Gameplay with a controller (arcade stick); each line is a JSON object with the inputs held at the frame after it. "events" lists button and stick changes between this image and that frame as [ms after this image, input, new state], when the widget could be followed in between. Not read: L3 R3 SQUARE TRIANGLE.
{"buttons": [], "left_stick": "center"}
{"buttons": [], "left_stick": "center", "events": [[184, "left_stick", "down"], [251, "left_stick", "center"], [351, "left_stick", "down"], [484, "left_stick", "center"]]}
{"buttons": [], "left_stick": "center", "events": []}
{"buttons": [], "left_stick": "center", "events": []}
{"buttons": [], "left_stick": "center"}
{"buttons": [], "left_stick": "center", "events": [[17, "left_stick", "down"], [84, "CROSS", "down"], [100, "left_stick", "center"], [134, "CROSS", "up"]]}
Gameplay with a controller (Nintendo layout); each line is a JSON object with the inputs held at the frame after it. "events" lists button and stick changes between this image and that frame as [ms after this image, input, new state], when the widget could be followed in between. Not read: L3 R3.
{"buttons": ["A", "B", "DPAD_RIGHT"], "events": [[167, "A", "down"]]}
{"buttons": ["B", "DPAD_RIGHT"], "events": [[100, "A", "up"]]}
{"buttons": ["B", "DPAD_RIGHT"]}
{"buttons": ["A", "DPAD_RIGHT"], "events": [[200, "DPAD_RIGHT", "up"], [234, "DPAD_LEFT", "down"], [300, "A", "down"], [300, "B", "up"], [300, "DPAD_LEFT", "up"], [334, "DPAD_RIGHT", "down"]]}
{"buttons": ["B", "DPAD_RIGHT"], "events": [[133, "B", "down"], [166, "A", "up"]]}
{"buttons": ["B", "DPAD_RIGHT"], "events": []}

AIM OF THE TASK =>
Take the listing above and set it down exactly.

COMPLETED TASK =>
Gameplay with a controller (arcade stick); each line is a JSON object with the inputs held at the frame after it. "events" lists button and stick changes between this image and that frame as [ms after this image, input, new state], when the widget could be followed in between. Not read: L3 R3 SQUARE TRIANGLE.
{"buttons": [], "left_stick": "center"}
{"buttons": [], "left_stick": "center", "events": [[184, "left_stick", "down"], [251, "left_stick", "center"], [351, "left_stick", "down"], [484, "left_stick", "center"]]}
{"buttons": [], "left_stick": "center", "events": []}
{"buttons": [], "left_stick": "center", "events": []}
{"buttons": [], "left_stick": "center"}
{"buttons": [], "left_stick": "center", "events": [[17, "left_stick", "down"], [84, "CROSS", "down"], [100, "left_stick", "center"], [134, "CROSS", "up"]]}
Gameplay with a controller (Nintendo layout); each line is a JSON object with the inputs held at the frame after it. "events" lists button and stick changes between this image and that frame as [ms after this image, input, new state], when the widget could be followed in between. Not read: L3 R3.
{"buttons": ["A", "B", "DPAD_RIGHT"], "events": [[167, "A", "down"]]}
{"buttons": ["B", "DPAD_RIGHT"], "events": [[100, "A", "up"]]}
{"buttons": ["B", "DPAD_RIGHT"]}
{"buttons": ["A", "DPAD_RIGHT"], "events": [[200, "DPAD_RIGHT", "up"], [234, "DPAD_LEFT", "down"], [300, "A", "down"], [300, "B", "up"], [300, "DPAD_LEFT", "up"], [334, "DPAD_RIGHT", "down"]]}
{"buttons": ["B", "DPAD_RIGHT"], "events": [[133, "B", "down"], [166, "A", "up"]]}
{"buttons": ["B", "DPAD_RIGHT"], "events": []}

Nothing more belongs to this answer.